"""

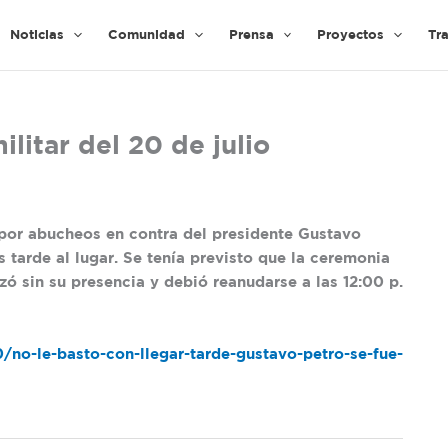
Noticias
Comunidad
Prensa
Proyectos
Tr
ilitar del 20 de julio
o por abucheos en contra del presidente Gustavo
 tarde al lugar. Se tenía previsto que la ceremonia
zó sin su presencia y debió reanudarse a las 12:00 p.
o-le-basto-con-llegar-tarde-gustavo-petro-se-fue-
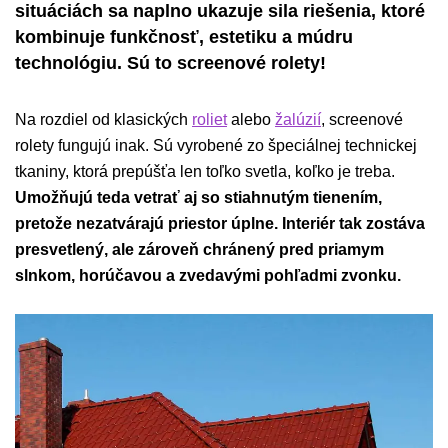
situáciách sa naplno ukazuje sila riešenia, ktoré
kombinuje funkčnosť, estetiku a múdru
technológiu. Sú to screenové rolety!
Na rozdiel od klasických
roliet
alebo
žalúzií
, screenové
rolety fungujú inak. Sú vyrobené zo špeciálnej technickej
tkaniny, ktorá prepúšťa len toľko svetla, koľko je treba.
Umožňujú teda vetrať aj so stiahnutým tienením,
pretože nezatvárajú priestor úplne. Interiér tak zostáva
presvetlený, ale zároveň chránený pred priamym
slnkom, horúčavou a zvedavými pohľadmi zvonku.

"""
"""

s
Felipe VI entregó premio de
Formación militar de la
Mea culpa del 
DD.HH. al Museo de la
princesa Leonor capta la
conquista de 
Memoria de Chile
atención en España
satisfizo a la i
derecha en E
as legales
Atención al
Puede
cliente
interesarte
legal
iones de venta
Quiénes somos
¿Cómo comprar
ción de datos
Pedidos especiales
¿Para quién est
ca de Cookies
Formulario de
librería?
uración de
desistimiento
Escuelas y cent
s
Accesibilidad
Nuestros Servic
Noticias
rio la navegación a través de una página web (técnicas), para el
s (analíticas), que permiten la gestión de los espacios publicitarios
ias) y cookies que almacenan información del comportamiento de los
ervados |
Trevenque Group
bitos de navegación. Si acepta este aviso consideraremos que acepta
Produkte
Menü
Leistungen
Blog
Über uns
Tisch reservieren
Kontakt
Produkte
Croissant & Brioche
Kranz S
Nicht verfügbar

"""

▶ **What the task asks**
Which lines run from the one holding "kombinuje funkčnosť, estetiku a múdru" through the one holding "slnkom, horúčavou a" in the records above? Repeat them exactly, both included, and nothing more.

▶ **The completed task**
kombinuje funkčnosť, estetiku a múdru
technológiu. Sú to screenové rolety!
Na rozdiel od klasických
roliet
alebo
žalúzií
, screenové
rolety fungujú inak. Sú vyrobené zo špeciálnej technickej
tkaniny, ktorá prepúšťa len toľko svetla, koľko je treba.
Umožňujú teda vetrať aj so stiahnutým tienením,
pretože nezatvárajú priestor úplne. Interiér tak zostáva
presvetlený, ale zároveň chránený pred priamym
slnkom, horúčavou a zvedavými pohľadmi zvonku.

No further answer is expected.